Overall, though, Batman ’66 seems just the cure for my too-old-for-the-new-DC blues. My teenage self would throw a tantrum if he caught me enjoying this, but he needs to understand that super-heroes and I are in very different places now, compared to where we were three decades ago. I have other sources to fulfill my Serious Literature needs. I’m secure enough in my hobby that I no longer consider this version of Batman a base effrontery to my reading preferences. Given that DC is publishing nothing else like it at the moment, its unique audacity stands out from an otherwise sullen, monotonous crowd.

Ironically, the Batman ’66 nostalgia-fest is one of DC’s online-first titles, available in the comics equivalent of an ebook format through ComiXology or at DC’s own online store. For fussy paper collectors like me, DC is also releasing hard-copy versions to comic shops everywhere after the fact.
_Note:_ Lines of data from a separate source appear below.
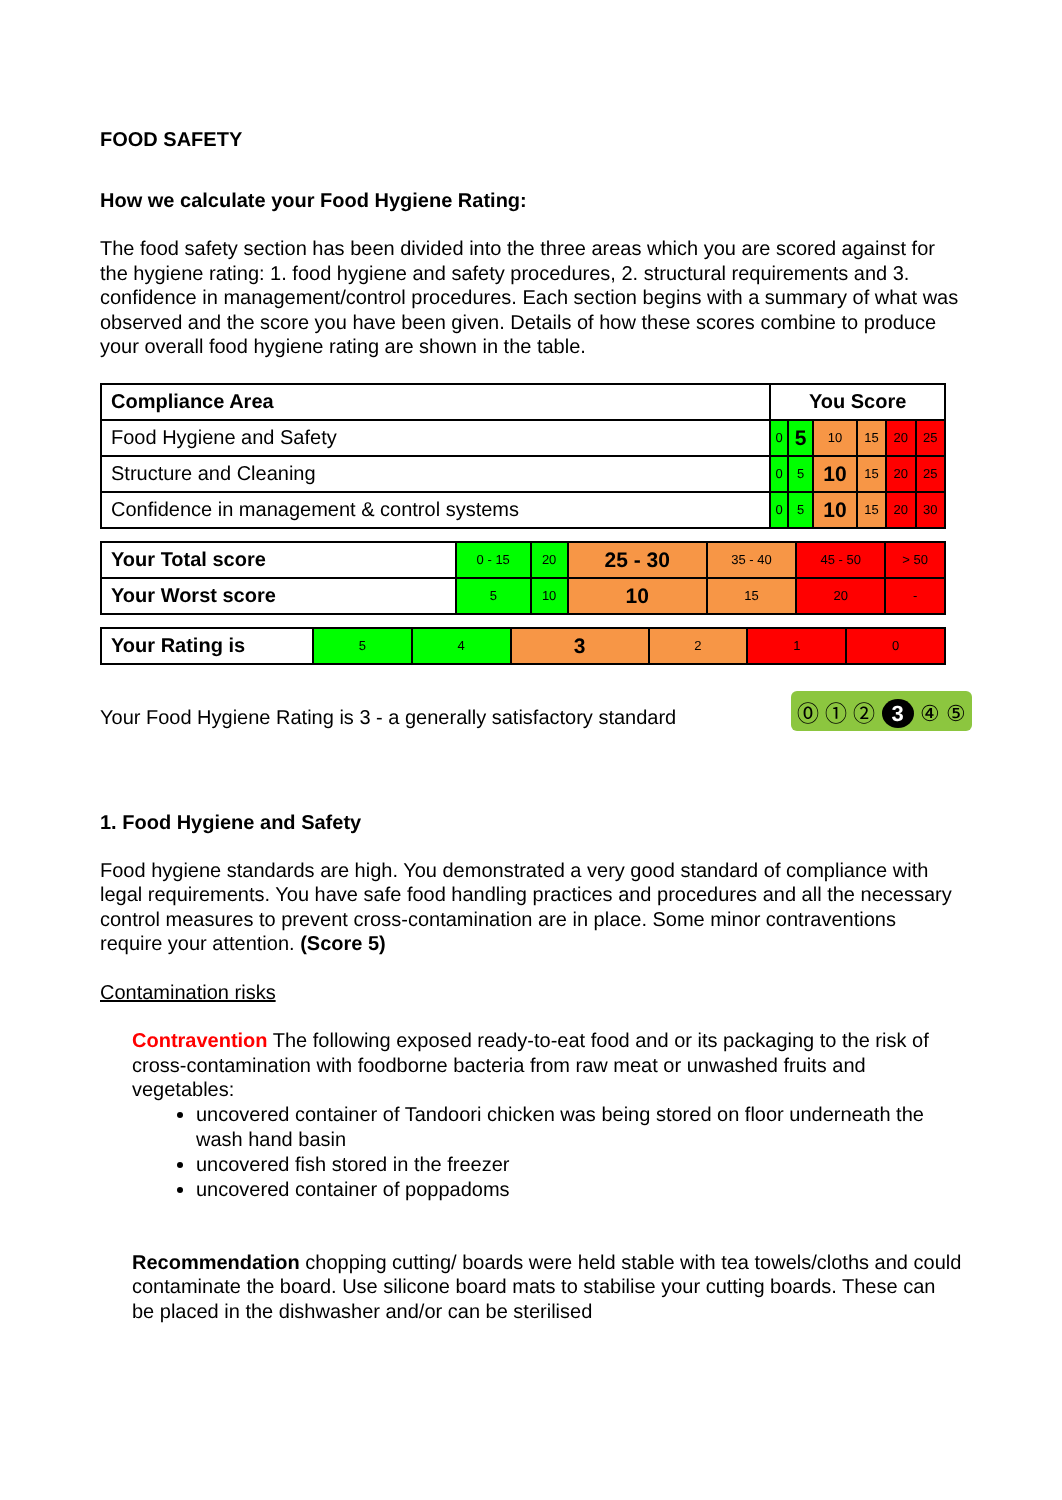FOOD SAFETY
How we calculate your Food Hygiene Rating:
The food safety section has been divided into the three areas which you are scored against for the hygiene rating: 1. food hygiene and safety procedures, 2. structural requirements and 3. confidence in management/control procedures. Each section begins with a summary of what was observed and the score you have been given. Details of how these scores combine to produce your overall food hygiene rating are shown in the table.
| Compliance Area | You Score | | | | | |
| Food Hygiene and Safety | 0 | 5 | 10 | 15 | 20 | 25 |
| Structure and Cleaning | 0 | 5 | 10 | 15 | 20 | 25 |
| Confidence in management & control systems | 0 | 5 | 10 | 15 | 20 | 30 |
| Your Total score | 0 - 15 | 20 | 25 - 30 | 35 - 40 | 45 - 50 | > 50 |
| Your Worst score | 5 | 10 | 10 | 15 | 20 | - |
| Your Rating is | 5 | 4 | 3 | 2 | 1 | 0 |
Your Food Hygiene Rating is 3 - a generally satisfactory standard ⓪ ① ② 3 ④ ⑤
1. Food Hygiene and Safety
Food hygiene standards are high. You demonstrated a very good standard of compliance with legal requirements. You have safe food handling practices and procedures and all the necessary control measures to prevent cross-contamination are in place. Some minor contraventions require your attention. (Score 5)
Contamination risks
Contravention The following exposed ready-to-eat food and or its packaging to the risk of cross-contamination with foodborne bacteria from raw meat or unwashed fruits and vegetables:
uncovered container of Tandoori chicken was being stored on floor underneath the wash hand basin
uncovered fish stored in the freezer
uncovered container of poppadoms
Recommendation chopping cutting/ boards were held stable with tea towels/cloths and could contaminate the board. Use silicone board mats to stabilise your cutting boards. These can be placed in the dishwasher and/or can be sterilised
The first issue, which collects the first three digital installments, has been in stores since July 17th. Be sure to tell all your really old friends and acquaintances so we can band together and make this an astounding bestseller.

(Wouldn’t it be fun to see the looks on the faces of DC Editorial if this began outselling New 52 titles? I can dream.)

One response

  1. Holy return to fun, yes. I went through those stages too. Batman was first on the air when I was 7 years old and it was the greatest. I went through that stage where I hated it because Batman was supposed to be dark and serious. But, in the decades since then, we have gotten dark and serious beyond my wildest dreams or nightmares. At least we have one comic book that dares to be not only funny but fun, an amazing world where heroes have fun and are generally happy and being neurotic isn’t a requirement. Even Batman can be well-adjusted. I also look forward to Wonder Woman ’77 (Lynda Carter) and I think Jeff Parker, the one writer who truly remembers the core things that made us love super heroes to begin with before we obscured it with tons of grownup debris, has mentioned that Batman ’66 may not be crossover-proof but only because it may eventually crossover with WW ’77 and maybe a Superman ’51 or ’78, all settings from when comics were fun.